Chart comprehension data

────────────────

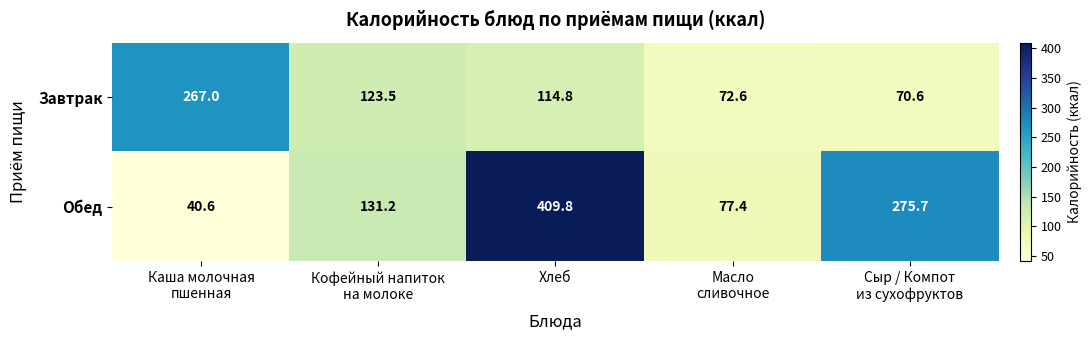

What is the difference between the second highest and minimum values in the Обед series?

235.1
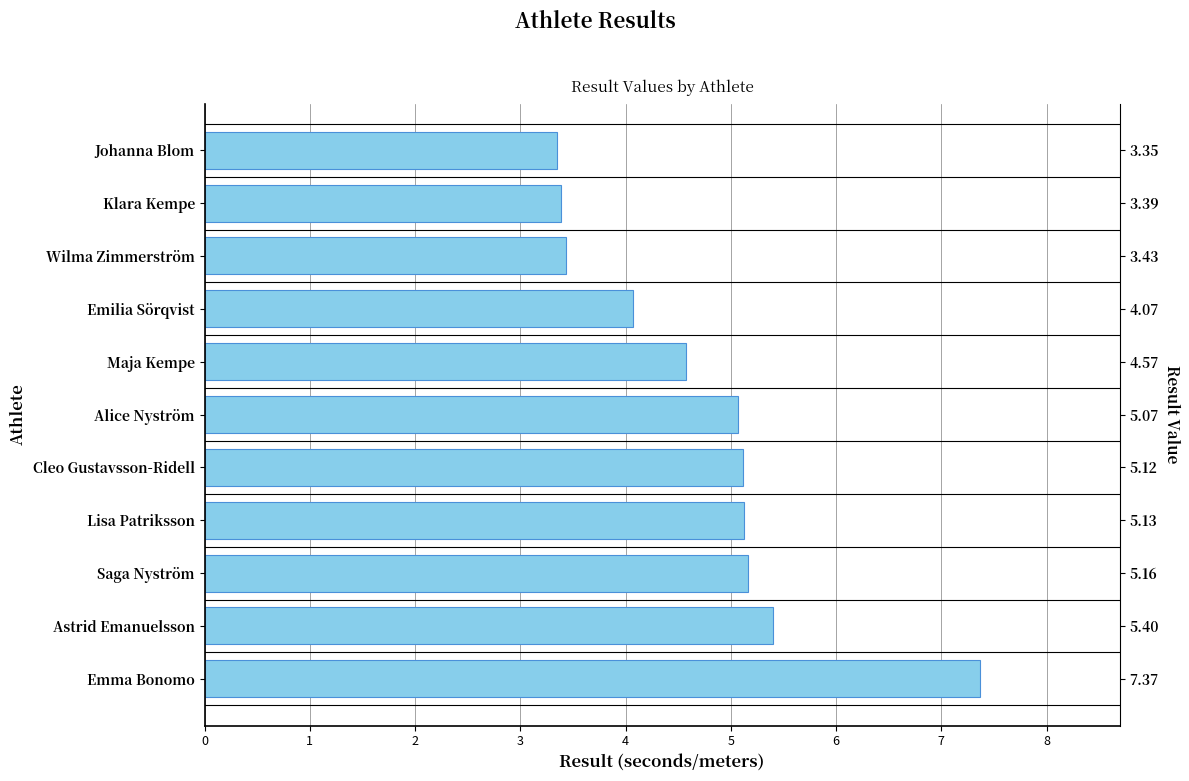

Is it true that the value at 10 is 5.4?

False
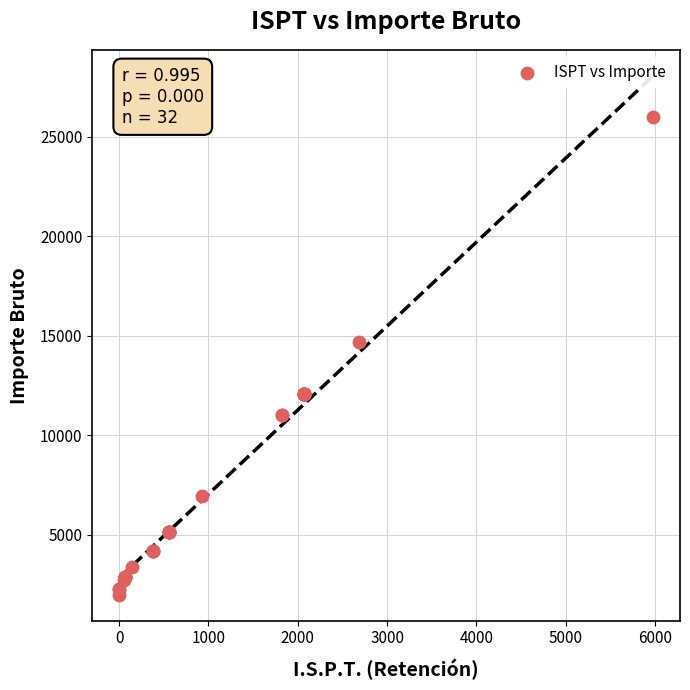

What Y value in the scatter plot is closest to 13992?

14700.0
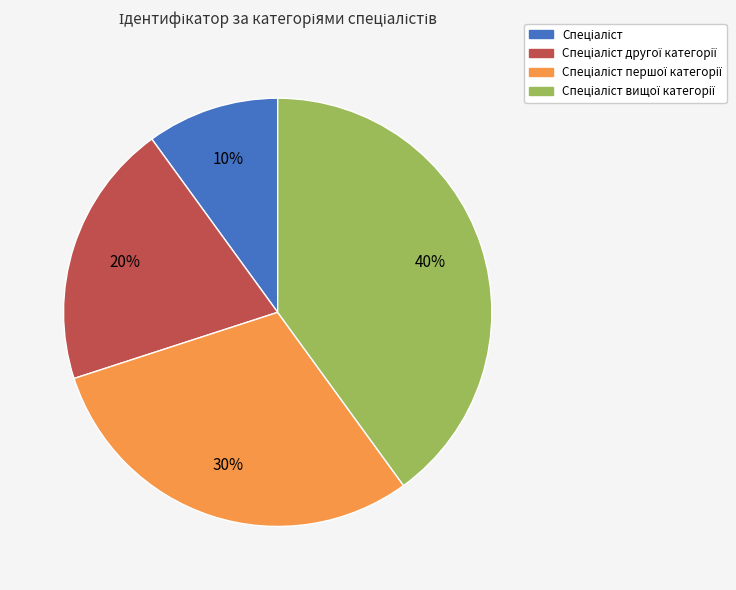

Does any single category account for the majority?

No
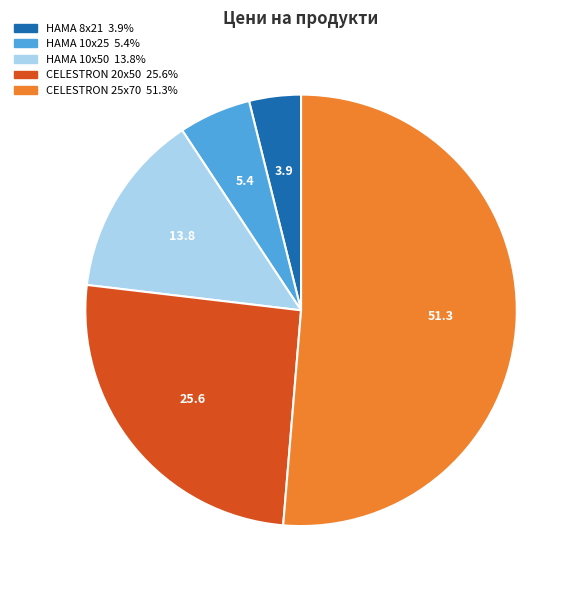

Is there a majority slice in this chart?

Yes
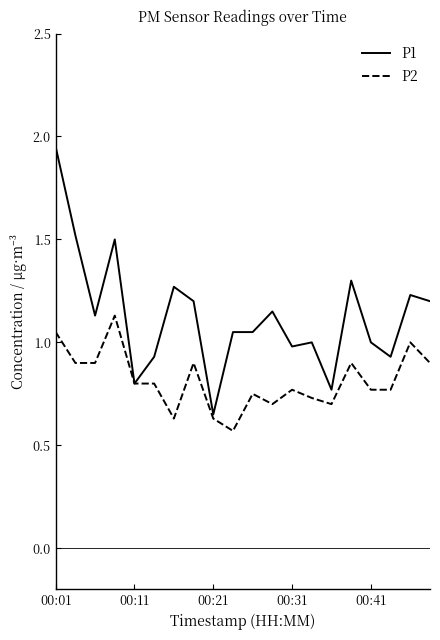

Which series has the largest total across all categories?

P1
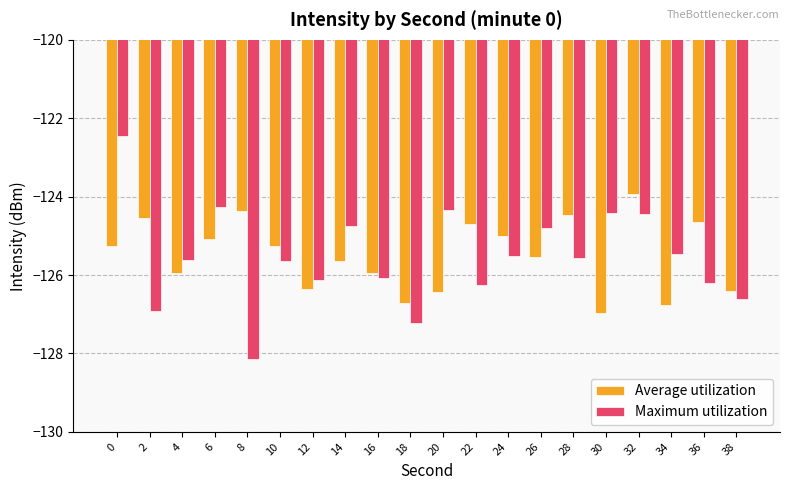

The value of Average utilization at 30 is -127.0. True or false?

True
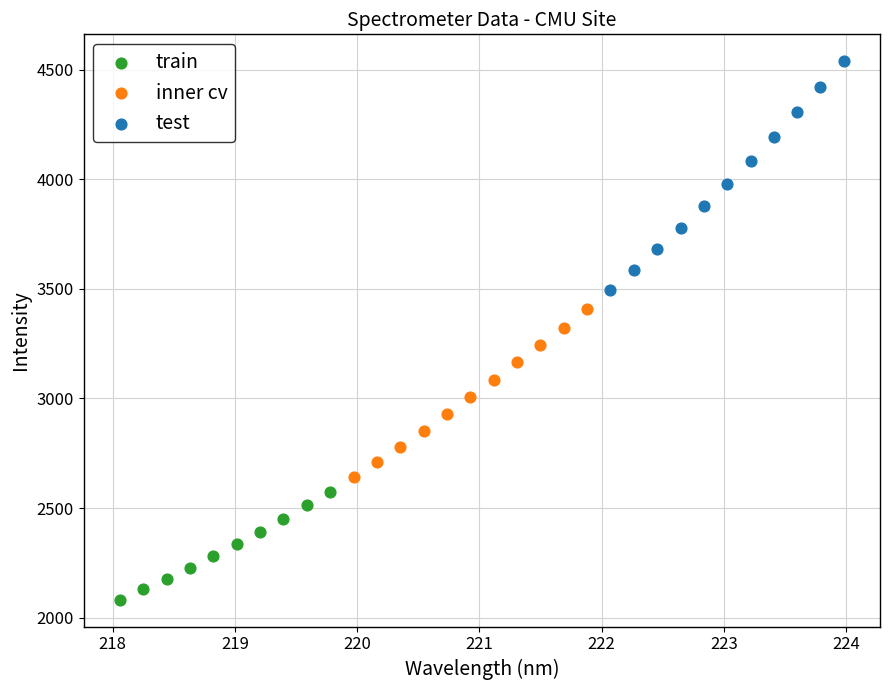

What are all the series names shown in the legend?

train, inner cv, test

────────────────

▶ **YOUR GOAL**: Reproduce every row above word for word, omitting the pictures.

▶ **WRITTEN RESPONSE**:
What is the difference between the second highest and minimum values in the Обед series?

235.1

Is it true that the value at 10 is 5.4?

False

What Y value in the scatter plot is closest to 13992?

14700.0

Does any single category account for the majority?

No

Is there a majority slice in this chart?

Yes

Which series has the largest total across all categories?

P1

The value of Average utilization at 30 is -127.0. True or false?

True

What are all the series names shown in the legend?

train, inner cv, test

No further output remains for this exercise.